Children aren't that important, anyway

For the first two decades of my life, I - and those around me - assumed that I was just another guy who'd grow up to likely find a nice girl to get married and start a family with. Puberty did however confuse me more than it should have, when I began to grow breasts and had male clothing fit extremely poorly, among other hints that something was off.

When I discovered that I was intersex - now over eleven years ago - thoughts about my future vanished to be replaced by more immediate concerns and questions regarding who and what I actually was. Now, throughout those years I have learned that all I had all those years ago was the illusion of choice. Not only was I never a guy to begin with, but with only partially developed reproductive organs on either side there never was any question of me being fertile at any point in my life.

It isn't that I feel some kind of incredible yearning or pain at this point for not being able to procreate, but more that it's just another one of those reminders that merely by being born intersex so many choices were taken from me. Sometimes it feels like it just isn't fair.

Then again, when is life ever fair?

By having the nerve to be born both intersex and highly gifted, I had to waste over a decade of my life on meaningless, antiquated medical biases and outdated social systems, not to mention circumvent an 'education system' that's more of a hazard than an asset to those who aren't perfectly standard. In that regard the medical and education systems can shake each other's hands as they're both equally outdated and dangerous.

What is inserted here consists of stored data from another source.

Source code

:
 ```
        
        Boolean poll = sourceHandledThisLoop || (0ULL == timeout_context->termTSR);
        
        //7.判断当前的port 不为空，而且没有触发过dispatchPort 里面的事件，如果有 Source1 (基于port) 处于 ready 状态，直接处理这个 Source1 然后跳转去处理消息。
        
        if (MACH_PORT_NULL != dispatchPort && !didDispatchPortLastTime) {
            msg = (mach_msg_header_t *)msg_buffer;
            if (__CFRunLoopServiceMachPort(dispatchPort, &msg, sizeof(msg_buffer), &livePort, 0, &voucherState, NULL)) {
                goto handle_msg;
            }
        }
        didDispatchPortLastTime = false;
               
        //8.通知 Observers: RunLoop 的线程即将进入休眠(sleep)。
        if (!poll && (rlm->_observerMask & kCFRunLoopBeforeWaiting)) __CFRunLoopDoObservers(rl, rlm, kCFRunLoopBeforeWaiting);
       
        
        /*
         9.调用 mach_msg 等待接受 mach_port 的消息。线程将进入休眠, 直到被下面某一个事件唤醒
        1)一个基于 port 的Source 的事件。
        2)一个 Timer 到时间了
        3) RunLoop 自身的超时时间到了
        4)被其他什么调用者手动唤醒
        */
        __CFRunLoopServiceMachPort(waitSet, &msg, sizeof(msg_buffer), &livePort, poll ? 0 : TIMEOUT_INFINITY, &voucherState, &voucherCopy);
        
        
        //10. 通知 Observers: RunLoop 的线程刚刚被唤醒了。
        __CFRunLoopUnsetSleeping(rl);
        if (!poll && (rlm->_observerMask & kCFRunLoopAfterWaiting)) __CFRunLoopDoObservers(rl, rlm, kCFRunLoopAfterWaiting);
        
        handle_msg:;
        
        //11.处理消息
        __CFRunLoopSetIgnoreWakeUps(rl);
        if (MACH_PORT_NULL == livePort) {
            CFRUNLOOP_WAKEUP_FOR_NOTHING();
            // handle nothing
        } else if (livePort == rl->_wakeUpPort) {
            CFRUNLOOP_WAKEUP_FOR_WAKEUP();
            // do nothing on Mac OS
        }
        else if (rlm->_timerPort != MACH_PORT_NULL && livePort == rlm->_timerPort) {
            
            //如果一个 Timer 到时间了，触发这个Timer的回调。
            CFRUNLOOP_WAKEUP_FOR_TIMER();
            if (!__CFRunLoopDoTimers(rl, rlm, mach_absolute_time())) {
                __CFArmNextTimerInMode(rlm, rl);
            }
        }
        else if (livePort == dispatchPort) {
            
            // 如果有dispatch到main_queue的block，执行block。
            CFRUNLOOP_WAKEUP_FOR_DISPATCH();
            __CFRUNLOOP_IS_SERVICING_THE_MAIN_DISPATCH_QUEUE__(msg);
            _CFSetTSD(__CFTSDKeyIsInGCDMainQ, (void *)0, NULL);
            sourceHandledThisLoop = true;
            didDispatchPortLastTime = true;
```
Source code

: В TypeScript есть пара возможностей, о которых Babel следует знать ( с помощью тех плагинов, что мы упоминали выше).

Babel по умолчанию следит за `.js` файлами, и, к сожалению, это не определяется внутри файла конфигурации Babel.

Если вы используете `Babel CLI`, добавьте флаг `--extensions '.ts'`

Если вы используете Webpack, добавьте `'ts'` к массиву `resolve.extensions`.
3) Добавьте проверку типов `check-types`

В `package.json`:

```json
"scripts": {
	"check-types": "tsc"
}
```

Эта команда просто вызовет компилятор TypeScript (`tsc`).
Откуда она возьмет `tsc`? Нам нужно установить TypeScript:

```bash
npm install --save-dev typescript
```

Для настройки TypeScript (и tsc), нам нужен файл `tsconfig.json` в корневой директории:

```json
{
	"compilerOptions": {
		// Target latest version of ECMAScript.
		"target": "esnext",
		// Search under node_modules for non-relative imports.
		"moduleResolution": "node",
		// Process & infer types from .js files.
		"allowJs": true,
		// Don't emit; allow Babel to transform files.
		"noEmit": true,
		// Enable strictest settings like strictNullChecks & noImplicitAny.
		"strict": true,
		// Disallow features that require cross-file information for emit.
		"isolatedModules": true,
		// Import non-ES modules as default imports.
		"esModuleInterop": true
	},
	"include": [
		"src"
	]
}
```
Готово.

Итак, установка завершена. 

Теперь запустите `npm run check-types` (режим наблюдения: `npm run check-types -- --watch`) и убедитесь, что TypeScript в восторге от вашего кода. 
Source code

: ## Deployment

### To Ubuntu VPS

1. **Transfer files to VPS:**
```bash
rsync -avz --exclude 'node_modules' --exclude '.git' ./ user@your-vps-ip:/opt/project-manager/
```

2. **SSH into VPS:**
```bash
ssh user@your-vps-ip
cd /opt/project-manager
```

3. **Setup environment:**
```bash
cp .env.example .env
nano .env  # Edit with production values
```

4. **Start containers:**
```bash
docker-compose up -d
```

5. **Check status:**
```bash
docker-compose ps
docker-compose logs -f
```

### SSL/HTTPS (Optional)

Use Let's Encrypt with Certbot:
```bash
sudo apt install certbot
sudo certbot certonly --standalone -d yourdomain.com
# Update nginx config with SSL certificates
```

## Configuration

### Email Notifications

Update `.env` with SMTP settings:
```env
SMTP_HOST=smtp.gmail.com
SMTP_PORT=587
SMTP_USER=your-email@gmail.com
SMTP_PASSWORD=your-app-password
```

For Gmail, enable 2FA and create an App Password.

Yet enough of that. I never had a choice in this particular situation even though I was once led to believe that I did. That hurts. Through my own experiences trying to find help for my intersex condition I can somewhat understand the lengths some couples go through to obtain a child of their own, even if both situations are hardly the same. Yet the drive to 'fix' something is similar.

I will never have children of my own. I'm fine with that. I am likely to remain single. I'm fine with that. I may never get that reconstructive surgery. I'm fine with that. None of those things are essential or required in any way to be or become happy. Happiness is an internal thing, only accomplished when one has found, identified and resolved all that bothers one inside one's own mind. Letting go of things which are not relevant is part of that.


Life is too short to worry about the inconsequential.